**REQUIRED WORK:** Only an exact copy of the records, from the line with "capital: 509 -> 444" through the last line, is wanted.

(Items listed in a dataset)
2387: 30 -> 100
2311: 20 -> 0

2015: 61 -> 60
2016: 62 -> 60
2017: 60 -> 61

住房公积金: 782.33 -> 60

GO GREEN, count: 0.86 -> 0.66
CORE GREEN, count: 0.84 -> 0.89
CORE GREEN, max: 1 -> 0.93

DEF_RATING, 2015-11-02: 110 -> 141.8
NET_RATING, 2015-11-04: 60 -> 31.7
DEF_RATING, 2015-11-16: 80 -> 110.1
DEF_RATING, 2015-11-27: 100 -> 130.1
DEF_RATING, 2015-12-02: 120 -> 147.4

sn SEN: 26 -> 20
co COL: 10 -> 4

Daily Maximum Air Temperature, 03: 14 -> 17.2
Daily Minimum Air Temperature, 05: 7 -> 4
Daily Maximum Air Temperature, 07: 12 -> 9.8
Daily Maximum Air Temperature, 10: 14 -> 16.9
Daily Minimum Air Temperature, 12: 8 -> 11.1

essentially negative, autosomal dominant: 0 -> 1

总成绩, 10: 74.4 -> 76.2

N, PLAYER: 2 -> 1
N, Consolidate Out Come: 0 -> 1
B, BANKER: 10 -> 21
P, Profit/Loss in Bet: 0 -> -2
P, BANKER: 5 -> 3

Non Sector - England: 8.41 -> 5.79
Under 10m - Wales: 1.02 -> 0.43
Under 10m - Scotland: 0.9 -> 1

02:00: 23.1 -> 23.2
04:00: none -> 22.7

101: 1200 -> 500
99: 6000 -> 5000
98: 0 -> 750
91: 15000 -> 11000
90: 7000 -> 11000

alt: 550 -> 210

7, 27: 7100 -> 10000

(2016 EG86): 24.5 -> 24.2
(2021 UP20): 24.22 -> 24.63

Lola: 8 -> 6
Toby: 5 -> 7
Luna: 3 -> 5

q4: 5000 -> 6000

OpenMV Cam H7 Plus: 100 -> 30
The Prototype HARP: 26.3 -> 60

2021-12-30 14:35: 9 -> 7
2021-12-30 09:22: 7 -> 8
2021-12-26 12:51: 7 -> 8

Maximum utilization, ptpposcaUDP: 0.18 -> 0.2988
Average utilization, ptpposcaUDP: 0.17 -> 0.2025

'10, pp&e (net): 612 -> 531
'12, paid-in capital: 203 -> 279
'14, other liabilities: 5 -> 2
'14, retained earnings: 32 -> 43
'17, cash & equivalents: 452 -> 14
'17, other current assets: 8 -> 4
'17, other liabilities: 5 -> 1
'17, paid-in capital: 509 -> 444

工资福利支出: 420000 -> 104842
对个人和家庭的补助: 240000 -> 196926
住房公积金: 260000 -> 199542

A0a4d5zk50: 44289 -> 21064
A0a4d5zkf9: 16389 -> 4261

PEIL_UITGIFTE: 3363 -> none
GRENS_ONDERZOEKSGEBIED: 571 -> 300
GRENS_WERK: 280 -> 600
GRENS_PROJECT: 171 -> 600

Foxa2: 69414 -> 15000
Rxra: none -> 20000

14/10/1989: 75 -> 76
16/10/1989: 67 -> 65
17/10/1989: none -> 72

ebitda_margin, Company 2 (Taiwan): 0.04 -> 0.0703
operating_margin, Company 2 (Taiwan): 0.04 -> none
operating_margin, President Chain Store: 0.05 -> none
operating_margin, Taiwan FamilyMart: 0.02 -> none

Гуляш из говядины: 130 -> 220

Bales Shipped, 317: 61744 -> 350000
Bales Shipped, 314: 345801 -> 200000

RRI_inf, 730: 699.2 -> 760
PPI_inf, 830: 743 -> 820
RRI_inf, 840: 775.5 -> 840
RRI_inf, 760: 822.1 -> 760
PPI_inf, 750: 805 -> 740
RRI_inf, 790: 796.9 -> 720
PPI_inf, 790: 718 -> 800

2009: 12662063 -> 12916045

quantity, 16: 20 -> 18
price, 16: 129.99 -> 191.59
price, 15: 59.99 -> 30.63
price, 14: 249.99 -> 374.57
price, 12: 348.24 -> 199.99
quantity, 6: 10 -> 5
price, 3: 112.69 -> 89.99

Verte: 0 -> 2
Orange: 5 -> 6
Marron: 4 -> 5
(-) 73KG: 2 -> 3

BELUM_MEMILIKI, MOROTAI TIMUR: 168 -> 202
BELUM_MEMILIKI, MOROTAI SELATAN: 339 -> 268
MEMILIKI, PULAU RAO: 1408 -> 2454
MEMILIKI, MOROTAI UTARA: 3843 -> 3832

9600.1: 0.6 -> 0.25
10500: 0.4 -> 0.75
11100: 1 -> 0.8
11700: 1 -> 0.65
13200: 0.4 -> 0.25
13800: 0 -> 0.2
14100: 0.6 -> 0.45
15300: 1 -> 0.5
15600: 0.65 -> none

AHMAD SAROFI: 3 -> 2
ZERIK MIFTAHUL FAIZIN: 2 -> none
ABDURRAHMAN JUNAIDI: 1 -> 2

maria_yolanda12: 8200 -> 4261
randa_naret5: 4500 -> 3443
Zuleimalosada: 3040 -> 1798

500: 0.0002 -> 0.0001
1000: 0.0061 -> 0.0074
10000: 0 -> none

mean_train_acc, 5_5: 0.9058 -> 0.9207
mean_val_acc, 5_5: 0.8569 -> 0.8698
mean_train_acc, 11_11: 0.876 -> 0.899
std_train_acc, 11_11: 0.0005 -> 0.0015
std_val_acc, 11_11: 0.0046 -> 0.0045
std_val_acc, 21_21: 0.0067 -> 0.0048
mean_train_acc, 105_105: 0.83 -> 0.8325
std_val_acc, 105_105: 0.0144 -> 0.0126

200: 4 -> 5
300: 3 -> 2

**WRITTEN SOLUTION:**
'17, paid-in capital: 509 -> 444

工资福利支出: 420000 -> 104842
对个人和家庭的补助: 240000 -> 196926
住房公积金: 260000 -> 199542

A0a4d5zk50: 44289 -> 21064
A0a4d5zkf9: 16389 -> 4261

PEIL_UITGIFTE: 3363 -> none
GRENS_ONDERZOEKSGEBIED: 571 -> 300
GRENS_WERK: 280 -> 600
GRENS_PROJECT: 171 -> 600

Foxa2: 69414 -> 15000
Rxra: none -> 20000

14/10/1989: 75 -> 76
16/10/1989: 67 -> 65
17/10/1989: none -> 72

ebitda_margin, Company 2 (Taiwan): 0.04 -> 0.0703
operating_margin, Company 2 (Taiwan): 0.04 -> none
operating_margin, President Chain Store: 0.05 -> none
operating_margin, Taiwan FamilyMart: 0.02 -> none

Гуляш из говядины: 130 -> 220

Bales Shipped, 317: 61744 -> 350000
Bales Shipped, 314: 345801 -> 200000

RRI_inf, 730: 699.2 -> 760
PPI_inf, 830: 743 -> 820
RRI_inf, 840: 775.5 -> 840
RRI_inf, 760: 822.1 -> 760
PPI_inf, 750: 805 -> 740
RRI_inf, 790: 796.9 -> 720
PPI_inf, 790: 718 -> 800

2009: 12662063 -> 12916045

quantity, 16: 20 -> 18
price, 16: 129.99 -> 191.59
price, 15: 59.99 -> 30.63
price, 14: 249.99 -> 374.57
price, 12: 348.24 -> 199.99
quantity, 6: 10 -> 5
price, 3: 112.69 -> 89.99

Verte: 0 -> 2
Orange: 5 -> 6
Marron: 4 -> 5
(-) 73KG: 2 -> 3

BELUM_MEMILIKI, MOROTAI TIMUR: 168 -> 202
BELUM_MEMILIKI, MOROTAI SELATAN: 339 -> 268
MEMILIKI, PULAU RAO: 1408 -> 2454
MEMILIKI, MOROTAI UTARA: 3843 -> 3832

9600.1: 0.6 -> 0.25
10500: 0.4 -> 0.75
11100: 1 -> 0.8
11700: 1 -> 0.65
13200: 0.4 -> 0.25
13800: 0 -> 0.2
14100: 0.6 -> 0.45
15300: 1 -> 0.5
15600: 0.65 -> none

AHMAD SAROFI: 3 -> 2
ZERIK MIFTAHUL FAIZIN: 2 -> none
ABDURRAHMAN JUNAIDI: 1 -> 2

maria_yolanda12: 8200 -> 4261
randa_naret5: 4500 -> 3443
Zuleimalosada: 3040 -> 1798

500: 0.0002 -> 0.0001
1000: 0.0061 -> 0.0074
10000: 0 -> none

mean_train_acc, 5_5: 0.9058 -> 0.9207
mean_val_acc, 5_5: 0.8569 -> 0.8698
mean_train_acc, 11_11: 0.876 -> 0.899
std_train_acc, 11_11: 0.0005 -> 0.0015
std_val_acc, 11_11: 0.0046 -> 0.0045
std_val_acc, 21_21: 0.0067 -> 0.0048
mean_train_acc, 105_105: 0.83 -> 0.8325
std_val_acc, 105_105: 0.0144 -> 0.0126

200: 4 -> 5
300: 3 -> 2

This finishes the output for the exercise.